── SUPPLIED DATA ──

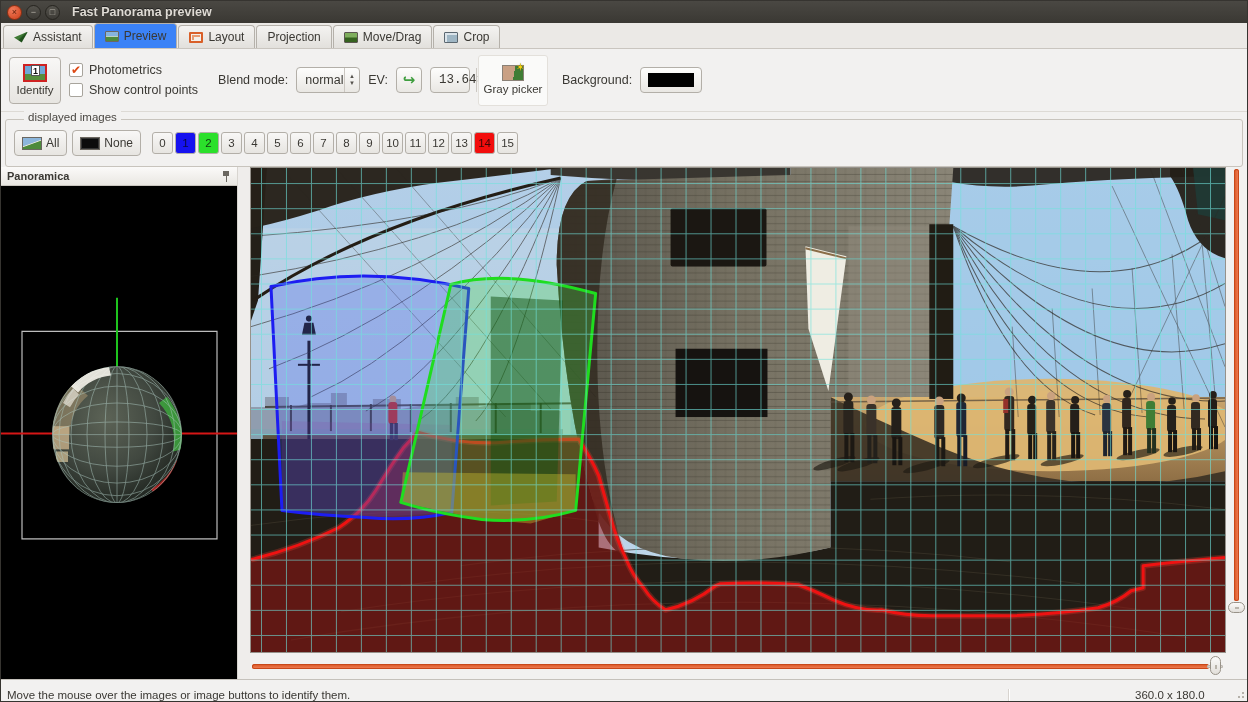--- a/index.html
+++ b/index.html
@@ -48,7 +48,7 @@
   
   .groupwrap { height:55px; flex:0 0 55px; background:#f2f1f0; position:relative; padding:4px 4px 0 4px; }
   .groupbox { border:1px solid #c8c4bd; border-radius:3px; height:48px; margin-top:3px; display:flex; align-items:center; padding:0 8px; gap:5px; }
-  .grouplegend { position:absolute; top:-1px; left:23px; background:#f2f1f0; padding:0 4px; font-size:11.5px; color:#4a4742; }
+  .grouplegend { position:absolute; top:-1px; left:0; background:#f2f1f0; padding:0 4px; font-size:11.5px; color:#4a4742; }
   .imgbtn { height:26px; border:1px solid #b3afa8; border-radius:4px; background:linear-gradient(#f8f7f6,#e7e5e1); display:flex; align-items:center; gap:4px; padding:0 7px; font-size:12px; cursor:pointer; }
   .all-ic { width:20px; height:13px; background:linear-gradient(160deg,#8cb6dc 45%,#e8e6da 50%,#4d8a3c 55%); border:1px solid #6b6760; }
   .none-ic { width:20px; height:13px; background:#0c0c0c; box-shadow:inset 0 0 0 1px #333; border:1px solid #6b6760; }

───

With the images excluded, output every record verbatim.

- **RESULT FOR THIS EXERCISE**
--- a/index.html
+++ b/index.html
@@ -48,7 +48,7 @@
   
   .groupwrap { height:55px; flex:0 0 55px; background:#f2f1f0; position:relative; padding:4px 4px 0 4px; }
   .groupbox { border:1px solid #c8c4bd; border-radius:3px; height:48px; margin-top:3px; display:flex; align-items:center; padding:0 8px; gap:5px; }
-  .grouplegend { position:absolute; top:-1px; left:23px; background:#f2f1f0; padding:0 4px; font-size:11.5px; color:#4a4742; }
+  .grouplegend { position:absolute; top:-1px; left:0; background:#f2f1f0; padding:0 4px; font-size:11.5px; color:#4a4742; }
   .imgbtn { height:26px; border:1px solid #b3afa8; border-radius:4px; background:linear-gradient(#f8f7f6,#e7e5e1); display:flex; align-items:center; gap:4px; padding:0 7px; font-size:12px; cursor:pointer; }
   .all-ic { width:20px; height:13px; background:linear-gradient(160deg,#8cb6dc 45%,#e8e6da 50%,#4d8a3c 55%); border:1px solid #6b6760; }
   .none-ic { width:20px; height:13px; background:#0c0c0c; box-shadow:inset 0 0 0 1px #333; border:1px solid #6b6760; }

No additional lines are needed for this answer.